=== Problem description ===
Give the lines below again exactly, starting with the line that holds "-7.58 | -6.07 |" and going on through the line that holds "fiscal year 2013.".
┌─ Dataset records
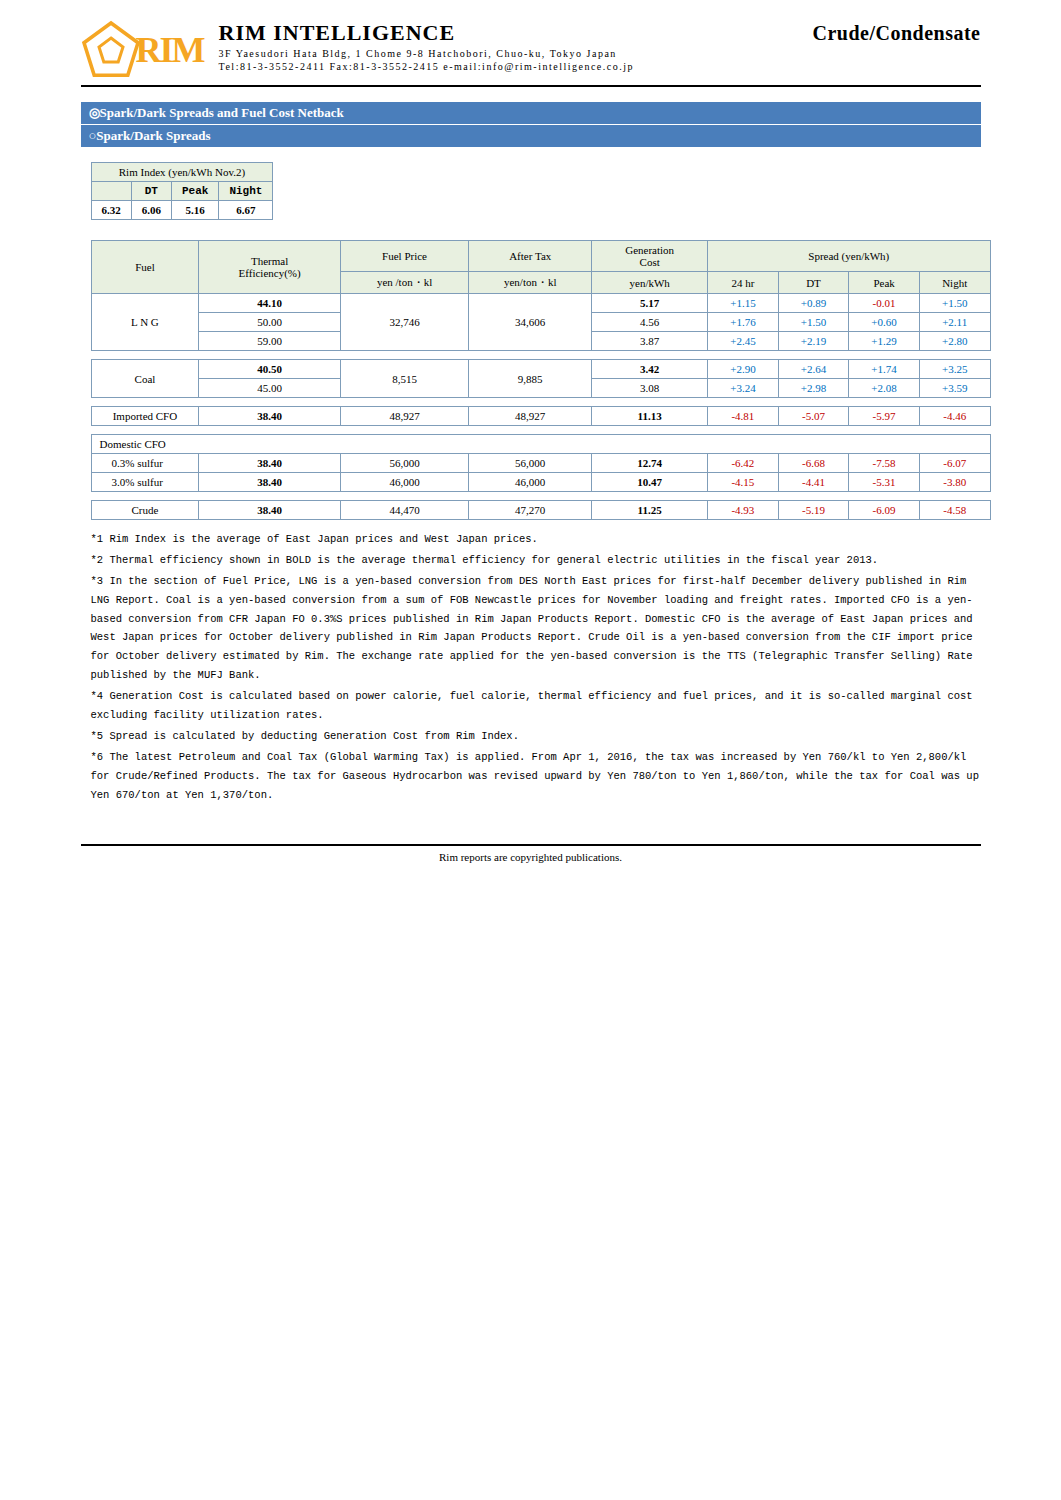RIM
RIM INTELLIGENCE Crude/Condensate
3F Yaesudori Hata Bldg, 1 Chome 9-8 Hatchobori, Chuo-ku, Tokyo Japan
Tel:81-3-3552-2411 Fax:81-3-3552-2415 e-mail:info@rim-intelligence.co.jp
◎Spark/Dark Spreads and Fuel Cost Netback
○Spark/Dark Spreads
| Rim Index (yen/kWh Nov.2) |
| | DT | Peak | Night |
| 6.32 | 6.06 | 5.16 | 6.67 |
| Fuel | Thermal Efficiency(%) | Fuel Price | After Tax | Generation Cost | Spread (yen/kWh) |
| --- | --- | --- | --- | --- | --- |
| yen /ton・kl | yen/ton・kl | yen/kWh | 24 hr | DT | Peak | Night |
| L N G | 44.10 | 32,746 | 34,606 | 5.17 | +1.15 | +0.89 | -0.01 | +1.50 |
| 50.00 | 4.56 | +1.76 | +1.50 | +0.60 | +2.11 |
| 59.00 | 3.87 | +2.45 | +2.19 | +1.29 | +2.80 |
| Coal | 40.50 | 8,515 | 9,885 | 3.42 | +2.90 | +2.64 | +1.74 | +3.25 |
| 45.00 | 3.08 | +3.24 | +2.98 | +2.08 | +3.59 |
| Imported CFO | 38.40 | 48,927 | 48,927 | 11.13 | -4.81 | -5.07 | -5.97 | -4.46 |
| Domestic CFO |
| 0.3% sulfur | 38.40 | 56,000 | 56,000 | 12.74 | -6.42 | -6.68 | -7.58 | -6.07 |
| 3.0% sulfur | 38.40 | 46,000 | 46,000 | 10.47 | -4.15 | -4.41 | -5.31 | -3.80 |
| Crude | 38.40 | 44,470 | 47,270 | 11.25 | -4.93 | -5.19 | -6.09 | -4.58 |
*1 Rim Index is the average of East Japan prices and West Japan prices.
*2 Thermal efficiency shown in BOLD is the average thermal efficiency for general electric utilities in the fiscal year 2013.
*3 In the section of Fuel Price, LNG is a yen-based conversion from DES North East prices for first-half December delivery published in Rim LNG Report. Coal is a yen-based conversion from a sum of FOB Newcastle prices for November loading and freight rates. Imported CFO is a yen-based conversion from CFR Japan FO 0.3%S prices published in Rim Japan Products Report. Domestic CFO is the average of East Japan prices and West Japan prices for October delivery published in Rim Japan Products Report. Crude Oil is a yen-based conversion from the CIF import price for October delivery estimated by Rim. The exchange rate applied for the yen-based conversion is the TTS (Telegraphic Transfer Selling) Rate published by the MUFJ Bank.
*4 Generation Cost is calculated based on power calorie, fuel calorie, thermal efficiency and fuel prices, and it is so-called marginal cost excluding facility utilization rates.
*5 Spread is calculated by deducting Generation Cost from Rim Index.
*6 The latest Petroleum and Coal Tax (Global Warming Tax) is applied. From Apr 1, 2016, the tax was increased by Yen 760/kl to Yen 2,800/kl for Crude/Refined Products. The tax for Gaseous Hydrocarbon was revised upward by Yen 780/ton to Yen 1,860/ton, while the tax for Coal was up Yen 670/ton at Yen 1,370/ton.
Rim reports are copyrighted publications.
└─
┌─ Dataset records
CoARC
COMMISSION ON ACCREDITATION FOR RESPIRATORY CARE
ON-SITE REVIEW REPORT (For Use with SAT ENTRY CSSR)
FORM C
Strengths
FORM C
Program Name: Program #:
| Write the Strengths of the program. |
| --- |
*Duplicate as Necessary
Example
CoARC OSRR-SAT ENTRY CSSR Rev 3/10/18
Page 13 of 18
└─
=== Solution for this exercise ===
| 0.3% sulfur | 38.40 | 56,000 | 56,000 | 12.74 | -6.42 | -6.68 | -7.58 | -6.07 |
| 3.0% sulfur | 38.40 | 46,000 | 46,000 | 10.47 | -4.15 | -4.41 | -5.31 | -3.80 |
| Crude | 38.40 | 44,470 | 47,270 | 11.25 | -4.93 | -5.19 | -6.09 | -4.58 |
*1 Rim Index is the average of East Japan prices and West Japan prices.
*2 Thermal efficiency shown in BOLD is the average thermal efficiency for general electric utilities in the fiscal year 2013.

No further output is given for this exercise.